Conflict already widening
A fully-fledged confrontation between Israel and Lebanon where rocket and weapons exchanges on the border with Israel have already claimed lives “would be a total disaster”, the UN Secretary-General insisted. Any escalation “needed to be avoided at all costs”, he said, just as attacks by Houthi fighters in Yemen on ships in the Red Sea had demonstrated that all efforts to date to resolve the Gaza crisis were “not enough”.
“It’s very important to address the humanitarian situation in Gaza, it’s very important to have a humanitarian ceasefire…but we need to find once and for all a total commitment of the international community for a Two-State Solution to exist in Israel and Palestine as the basis for a stable and peaceful Middle East for the benefit of everybody,” he said.
Territorial integrity is key
The only way for Israelis and Palestinians to live together in security “is if each one of them has a State”, the UN Secretary-General explained, expanding on his earlier remarks about the importance of respecting countries’ territorial integrity, in particular Ukraine’s, nearly two years after the full-scale Russian invasion.
“From Russia’s invasion of Ukraine, to Sudan, and, more recently, Gaza, parties to conflict are ignoring international law, trampling on the Geneva Conventions and even violating the United Nations Charter,” Mr. Guterres said, before noting that geopolitical divisions had become a major threat to the “faltering” global economy.
In a call to world leaders and the private sector to prevent further damage to trust in governments and the institutions that form the bedrock of global cooperation, the UN Secretary-General urged them to back reforms of financial institutions “to get the world back on track to safety, prosperity and peace”.

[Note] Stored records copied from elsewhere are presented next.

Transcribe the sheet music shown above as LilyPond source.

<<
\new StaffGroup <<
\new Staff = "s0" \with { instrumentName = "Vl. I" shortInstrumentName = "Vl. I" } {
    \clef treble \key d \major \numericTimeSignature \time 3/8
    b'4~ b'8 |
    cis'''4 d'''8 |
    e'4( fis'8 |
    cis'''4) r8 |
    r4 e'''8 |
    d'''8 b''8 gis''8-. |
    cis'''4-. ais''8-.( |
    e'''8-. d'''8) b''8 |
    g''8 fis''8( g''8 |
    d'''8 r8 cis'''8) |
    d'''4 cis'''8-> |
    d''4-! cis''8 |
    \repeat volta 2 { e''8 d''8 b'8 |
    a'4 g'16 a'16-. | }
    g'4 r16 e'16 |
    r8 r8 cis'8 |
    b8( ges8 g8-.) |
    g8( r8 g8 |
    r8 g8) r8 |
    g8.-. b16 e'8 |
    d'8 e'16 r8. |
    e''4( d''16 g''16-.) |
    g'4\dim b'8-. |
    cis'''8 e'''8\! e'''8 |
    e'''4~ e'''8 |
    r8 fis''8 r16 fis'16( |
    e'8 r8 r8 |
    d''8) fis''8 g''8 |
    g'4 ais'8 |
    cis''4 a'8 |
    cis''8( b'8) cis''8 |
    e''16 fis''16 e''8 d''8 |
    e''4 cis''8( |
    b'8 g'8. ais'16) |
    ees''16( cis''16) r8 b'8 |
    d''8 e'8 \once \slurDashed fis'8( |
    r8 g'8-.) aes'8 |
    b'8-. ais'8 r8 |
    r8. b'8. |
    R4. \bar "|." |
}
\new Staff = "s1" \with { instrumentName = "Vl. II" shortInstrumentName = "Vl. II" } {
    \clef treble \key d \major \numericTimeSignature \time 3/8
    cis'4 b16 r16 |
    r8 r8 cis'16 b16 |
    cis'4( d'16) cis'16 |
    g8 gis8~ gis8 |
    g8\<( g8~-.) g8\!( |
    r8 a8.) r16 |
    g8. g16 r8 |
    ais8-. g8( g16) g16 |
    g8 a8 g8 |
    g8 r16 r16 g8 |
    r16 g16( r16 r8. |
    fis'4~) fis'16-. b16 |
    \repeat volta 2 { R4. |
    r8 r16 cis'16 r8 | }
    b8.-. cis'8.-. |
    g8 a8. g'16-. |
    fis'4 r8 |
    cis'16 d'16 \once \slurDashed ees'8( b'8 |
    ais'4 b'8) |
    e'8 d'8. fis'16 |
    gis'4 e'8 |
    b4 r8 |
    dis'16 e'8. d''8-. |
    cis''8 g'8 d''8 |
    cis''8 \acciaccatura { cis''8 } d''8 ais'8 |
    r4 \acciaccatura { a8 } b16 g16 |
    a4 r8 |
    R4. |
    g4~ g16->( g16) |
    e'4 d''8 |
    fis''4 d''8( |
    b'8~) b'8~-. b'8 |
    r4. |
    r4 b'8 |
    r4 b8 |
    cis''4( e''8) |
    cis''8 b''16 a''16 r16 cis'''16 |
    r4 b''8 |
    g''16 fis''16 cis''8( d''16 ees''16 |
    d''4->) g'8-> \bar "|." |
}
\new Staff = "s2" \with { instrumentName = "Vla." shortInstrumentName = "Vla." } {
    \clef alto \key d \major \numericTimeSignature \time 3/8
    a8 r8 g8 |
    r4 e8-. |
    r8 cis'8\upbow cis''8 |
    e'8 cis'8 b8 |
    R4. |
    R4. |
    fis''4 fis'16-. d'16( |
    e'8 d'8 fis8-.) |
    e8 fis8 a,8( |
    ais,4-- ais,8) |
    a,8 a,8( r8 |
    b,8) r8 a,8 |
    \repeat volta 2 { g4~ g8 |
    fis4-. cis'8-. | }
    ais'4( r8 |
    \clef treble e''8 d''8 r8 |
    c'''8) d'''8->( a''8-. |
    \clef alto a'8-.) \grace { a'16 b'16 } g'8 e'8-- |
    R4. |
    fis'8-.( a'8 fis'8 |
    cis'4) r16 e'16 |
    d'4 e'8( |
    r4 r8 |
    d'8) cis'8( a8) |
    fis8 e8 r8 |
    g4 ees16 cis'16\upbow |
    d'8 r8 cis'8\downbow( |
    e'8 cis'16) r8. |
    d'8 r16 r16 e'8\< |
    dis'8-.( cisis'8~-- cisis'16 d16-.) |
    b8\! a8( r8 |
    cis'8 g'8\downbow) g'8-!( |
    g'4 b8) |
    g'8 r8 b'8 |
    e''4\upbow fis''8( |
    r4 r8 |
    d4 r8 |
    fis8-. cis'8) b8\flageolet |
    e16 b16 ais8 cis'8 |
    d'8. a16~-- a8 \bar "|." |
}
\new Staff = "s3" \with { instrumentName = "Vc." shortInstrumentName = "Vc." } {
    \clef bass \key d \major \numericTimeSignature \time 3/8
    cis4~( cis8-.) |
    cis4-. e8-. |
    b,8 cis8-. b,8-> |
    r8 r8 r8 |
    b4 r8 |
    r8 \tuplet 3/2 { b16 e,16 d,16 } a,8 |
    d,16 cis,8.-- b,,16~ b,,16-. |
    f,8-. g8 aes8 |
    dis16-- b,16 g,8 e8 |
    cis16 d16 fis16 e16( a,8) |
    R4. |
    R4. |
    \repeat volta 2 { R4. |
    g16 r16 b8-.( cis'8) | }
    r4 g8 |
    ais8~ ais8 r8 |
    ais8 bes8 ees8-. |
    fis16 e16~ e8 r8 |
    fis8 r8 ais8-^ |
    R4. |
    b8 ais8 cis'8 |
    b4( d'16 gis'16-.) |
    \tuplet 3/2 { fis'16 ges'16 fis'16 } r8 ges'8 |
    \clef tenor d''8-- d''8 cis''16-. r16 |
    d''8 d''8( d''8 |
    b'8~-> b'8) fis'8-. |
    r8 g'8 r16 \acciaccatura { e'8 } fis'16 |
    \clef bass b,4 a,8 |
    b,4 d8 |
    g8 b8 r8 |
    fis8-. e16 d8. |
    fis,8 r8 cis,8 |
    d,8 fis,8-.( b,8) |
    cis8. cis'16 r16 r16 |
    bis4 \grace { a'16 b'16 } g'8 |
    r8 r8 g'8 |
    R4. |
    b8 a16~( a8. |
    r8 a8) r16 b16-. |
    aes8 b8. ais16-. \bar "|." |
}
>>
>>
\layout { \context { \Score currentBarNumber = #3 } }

‘Hellbent’ on global warming
Many of the world’s ills were the result of a disconnect between “the rich, the big and the rest of the world”, he continued, in an appeal for a “serious conversation” between industrialised nations and emerging economies that were “drowning in debt”.
Countries in the Global South were so crippled by high interest rates that they were unable to future-proof their citizens when implementing the Sustainable Development Goals had never been more important, Mr. Guterres insisted, just many countries remained “hellbent” on raising emissions of greenhouse gases.